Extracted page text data

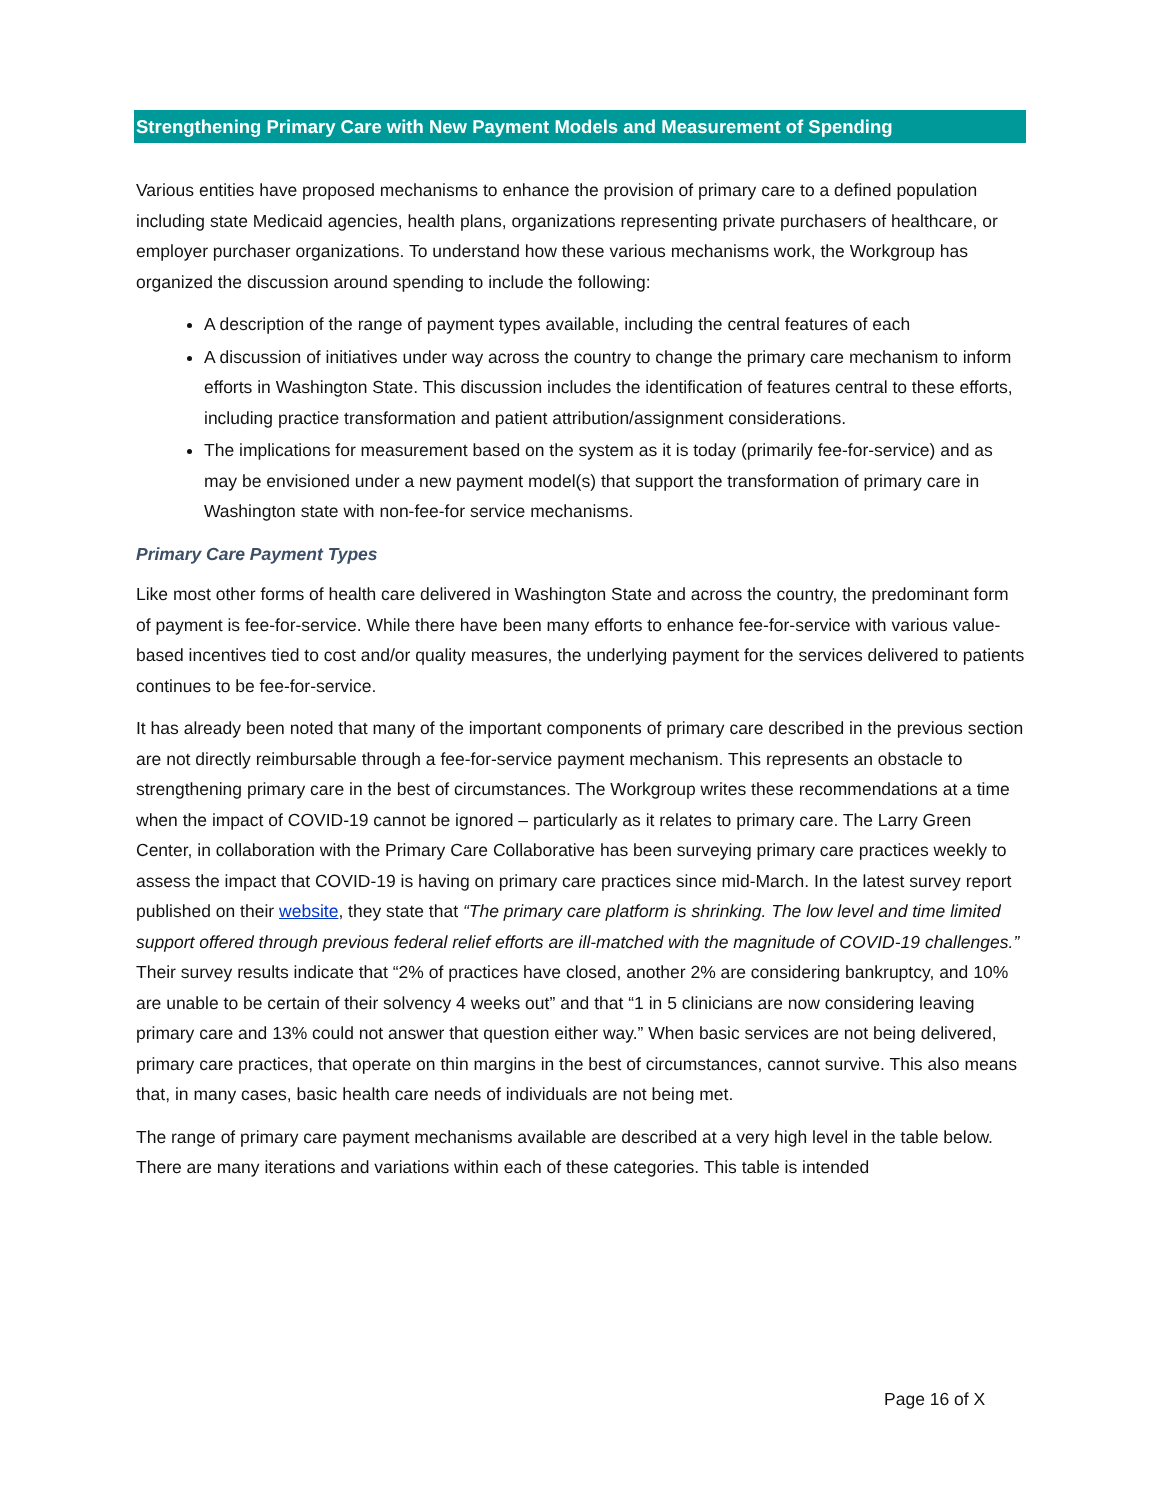Strengthening Primary Care with New Payment Models and Measurement of Spending
Various entities have proposed mechanisms to enhance the provision of primary care to a defined population including state Medicaid agencies, health plans, organizations representing private purchasers of healthcare, or employer purchaser organizations. To understand how these various mechanisms work, the Workgroup has organized the discussion around spending to include the following:
A description of the range of payment types available, including the central features of each
A discussion of initiatives under way across the country to change the primary care mechanism to inform efforts in Washington State. This discussion includes the identification of features central to these efforts, including practice transformation and patient attribution/assignment considerations.
The implications for measurement based on the system as it is today (primarily fee-for-service) and as may be envisioned under a new payment model(s) that support the transformation of primary care in Washington state with non-fee-for service mechanisms.
Primary Care Payment Types
Like most other forms of health care delivered in Washington State and across the country, the predominant form of payment is fee-for-service. While there have been many efforts to enhance fee-for-service with various value-based incentives tied to cost and/or quality measures, the underlying payment for the services delivered to patients continues to be fee-for-service.
It has already been noted that many of the important components of primary care described in the previous section are not directly reimbursable through a fee-for-service payment mechanism. This represents an obstacle to strengthening primary care in the best of circumstances. The Workgroup writes these recommendations at a time when the impact of COVID-19 cannot be ignored – particularly as it relates to primary care. The Larry Green Center, in collaboration with the Primary Care Collaborative has been surveying primary care practices weekly to assess the impact that COVID-19 is having on primary care practices since mid-March. In the latest survey report published on their website, they state that “The primary care platform is shrinking. The low level and time limited support offered through previous federal relief efforts are ill-matched with the magnitude of COVID-19 challenges.” Their survey results indicate that “2% of practices have closed, another 2% are considering bankruptcy, and 10% are unable to be certain of their solvency 4 weeks out” and that “1 in 5 clinicians are now considering leaving primary care and 13% could not answer that question either way.” When basic services are not being delivered, primary care practices, that operate on thin margins in the best of circumstances, cannot survive. This also means that, in many cases, basic health care needs of individuals are not being met.
The range of primary care payment mechanisms available are described at a very high level in the table below. There are many iterations and variations within each of these categories. This table is intended
Page 16 of X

▶ _WHAT YOU WILL DO_
Your copy should match the entries exactly, minus the pictures.

▶ _RESULT OF THIS EXERCISE_
Strengthening Primary Care with New Payment Models and Measurement of Spending
Various entities have proposed mechanisms to enhance the provision of primary care to a defined population including state Medicaid agencies, health plans, organizations representing private purchasers of healthcare, or employer purchaser organizations. To understand how these various mechanisms work, the Workgroup has organized the discussion around spending to include the following:
A description of the range of payment types available, including the central features of each
A discussion of initiatives under way across the country to change the primary care mechanism to inform efforts in Washington State. This discussion includes the identification of features central to these efforts, including practice transformation and patient attribution/assignment considerations.
The implications for measurement based on the system as it is today (primarily fee-for-service) and as may be envisioned under a new payment model(s) that support the transformation of primary care in Washington state with non-fee-for service mechanisms.
Primary Care Payment Types
Like most other forms of health care delivered in Washington State and across the country, the predominant form of payment is fee-for-service. While there have been many efforts to enhance fee-for-service with various value-based incentives tied to cost and/or quality measures, the underlying payment for the services delivered to patients continues to be fee-for-service.
It has already been noted that many of the important components of primary care described in the previous section are not directly reimbursable through a fee-for-service payment mechanism. This represents an obstacle to strengthening primary care in the best of circumstances. The Workgroup writes these recommendations at a time when the impact of COVID-19 cannot be ignored – particularly as it relates to primary care. The Larry Green Center, in collaboration with the Primary Care Collaborative has been surveying primary care practices weekly to assess the impact that COVID-19 is having on primary care practices since mid-March. In the latest survey report published on their website, they state that “The primary care platform is shrinking. The low level and time limited support offered through previous federal relief efforts are ill-matched with the magnitude of COVID-19 challenges.” Their survey results indicate that “2% of practices have closed, another 2% are considering bankruptcy, and 10% are unable to be certain of their solvency 4 weeks out” and that “1 in 5 clinicians are now considering leaving primary care and 13% could not answer that question either way.” When basic services are not being delivered, primary care practices, that operate on thin margins in the best of circumstances, cannot survive. This also means that, in many cases, basic health care needs of individuals are not being met.
The range of primary care payment mechanisms available are described at a very high level in the table below. There are many iterations and variations within each of these categories. This table is intended
Page 16 of X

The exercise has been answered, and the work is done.